Part 2: Coding of Genomic Information
Genomic Records are classified into six Data Classes according to the result of the primary alignment(s) of their reads against one or more reference sequences as shown in Table 1. Records are classified according to the types of mismatches with respect to the reference sequences used for alignment.
File Format
To further improve compression efficiency, the information contained in the clustered Genomic Records is split across Descriptor Streams.
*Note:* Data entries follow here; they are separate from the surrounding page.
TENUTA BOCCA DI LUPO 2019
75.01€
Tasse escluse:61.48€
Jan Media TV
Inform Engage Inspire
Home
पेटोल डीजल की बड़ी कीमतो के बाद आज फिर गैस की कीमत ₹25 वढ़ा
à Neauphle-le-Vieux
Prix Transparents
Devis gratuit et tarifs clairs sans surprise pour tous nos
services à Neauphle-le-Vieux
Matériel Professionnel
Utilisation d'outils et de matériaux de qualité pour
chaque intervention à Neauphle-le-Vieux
The concept of splitting the information contained in the clustered Genomic Records into Descriptor Streams allows tailoring encoding parameters according to the statistical properties of each Descriptor Stream.
Compression modes for raw sequencing data
Raw sequencing data can be encoded according to two different approaches, depending on application at hand:
- High compression ratio and indexing
- Low latency
Compression modes for aligned reads
Genomic sequence reads mapped onto reference sequences can be compressed following two approaches:refere
- Reference-based compression
- Reference-free compression
Compression modes for quality values
Due to their higher entropy and larger alphabet, quality values have proven more difficult to compress than the reads [16, 11]. In addition, there is evidence that quality values are inherently noisy, and downstream applications that use them do so in varying heuristic manners.
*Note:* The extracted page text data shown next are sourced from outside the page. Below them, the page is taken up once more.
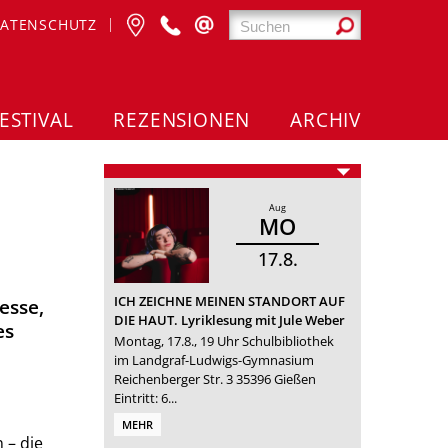
ATENSCHUTZ
ESTIVAL
REZENSIONEN
ARCHIV
Aug
MO
17
8
ICH ZEICHNE MEINEN STANDORT AUF
esse,
DIE HAUT. Lyriklesung mit Jule Weber
es
Montag, 17.8., 19 Uhr Schulbibliothek
im Landgraf-Ludwigs-Gymnasium
Reichenberger Str. 3 35396 Gießen
Eintritt: 6...
MEHR
 – die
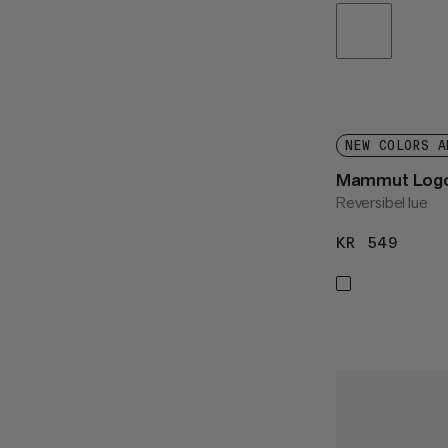
NEW COLORS A
Mammut Logo 
Reversibel lue
KR 549
KR 5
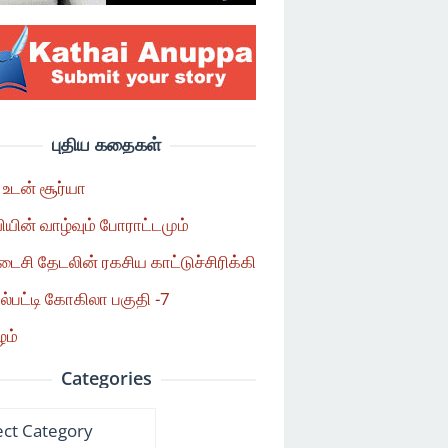
புதிய கதைகள்
 உடன் சூர்யா
ியின் வாழ்வும் போராட்டமும்
டைசி தேடலின் ரகசிய காட்டுச்சிரிக்கி
்பட்டி கோகிலா பகுதி -7
ழம்
Categories
ories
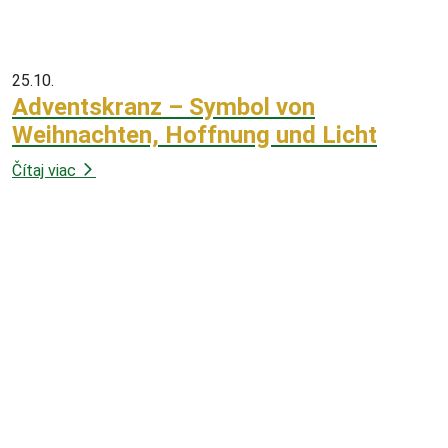
25.10.
Adventskranz – Symbol von
Weihnachten, Hoffnung und Licht
Čítaj viac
Compression modes for read identifiers
Read identifiers are broken down into a series of tokens which can be of three main types: strings, digits and single characters. A read identifier is represented as a set of differences and matches with respect to one of the previously decoded Read Identifiers. This approach does not rely on any sequencing manufacturer implementation and only assumes that within the same sequencing
run the structure of read identifiers is mostly constant.
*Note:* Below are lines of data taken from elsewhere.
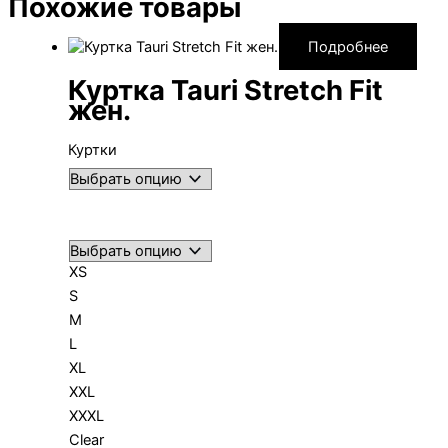
Похожие товары
Подробнее
Куртка Tauri Stretch Fit
жен.
Куртки
XS
S
M
L
XL
XXL
XXXL
Clear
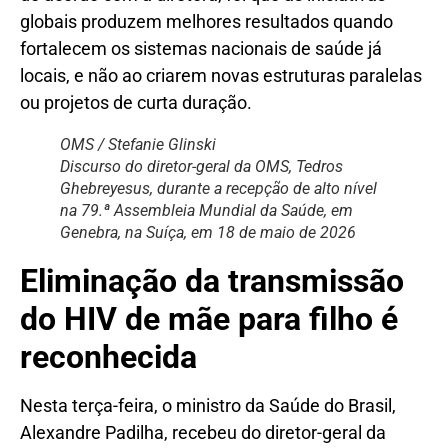
globais produzem melhores resultados quando
fortalecem os sistemas nacionais de saúde já
locais, e não ao criarem novas estruturas paralelas
ou projetos de curta duração.
OMS / Stefanie Glinski
Discurso do diretor-geral da OMS, Tedros
Ghebreyesus, durante a recepção de alto nível
na 79.ª Assembleia Mundial da Saúde, em
Genebra, na Suíça, em 18 de maio de 2026
Eliminação da transmissão
do HIV de mãe para filho é
reconhecida
Nesta terça-feira, o ministro da Saúde do Brasil,
Alexandre Padilha, recebeu do diretor-geral da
Compression modes for reference sequences
MPEG-G supports the use of reference sequences both in the FASTA format and in the MPEG-G compressed format. The reference sequences can also be embedded as Datasets within the same MPEG-G file. Optionally, external reference sequences (i.e., sequences that are not included in the bitstream) can be used. MPEG-G specifies how external reference sequences can be identified unambiguously using a URI, checksums, etc.
Entropy coding
Storing different types of data in separate Descriptor Streams allows for a significantly higher compression effectiveness. The different statistical properties of each descriptor can be exploited to define different source models to be used for entropy coding. The increased compression efficiency is generated by the adoption of the appropriate context adaptive probability models according to the statistical properties of each source model.
Decoding process
The MPEG-G specification not only defines the syntax and semantics of the compressed genome sequencing data, but also the deterministic decoding process.
The normative input of an MPEG-G decoding process is a concatenation of data structures called Data Units. Data Units can be of three types according to the type of conveyed data. A Data Unit of type 0 encapsulates the decoded representation of one or more reference sequences, a Data Unit of type 1 contains parameters used during the decoding process in a structure called Parameter Set, and a Data Unit of type 2 contains one Access Unit.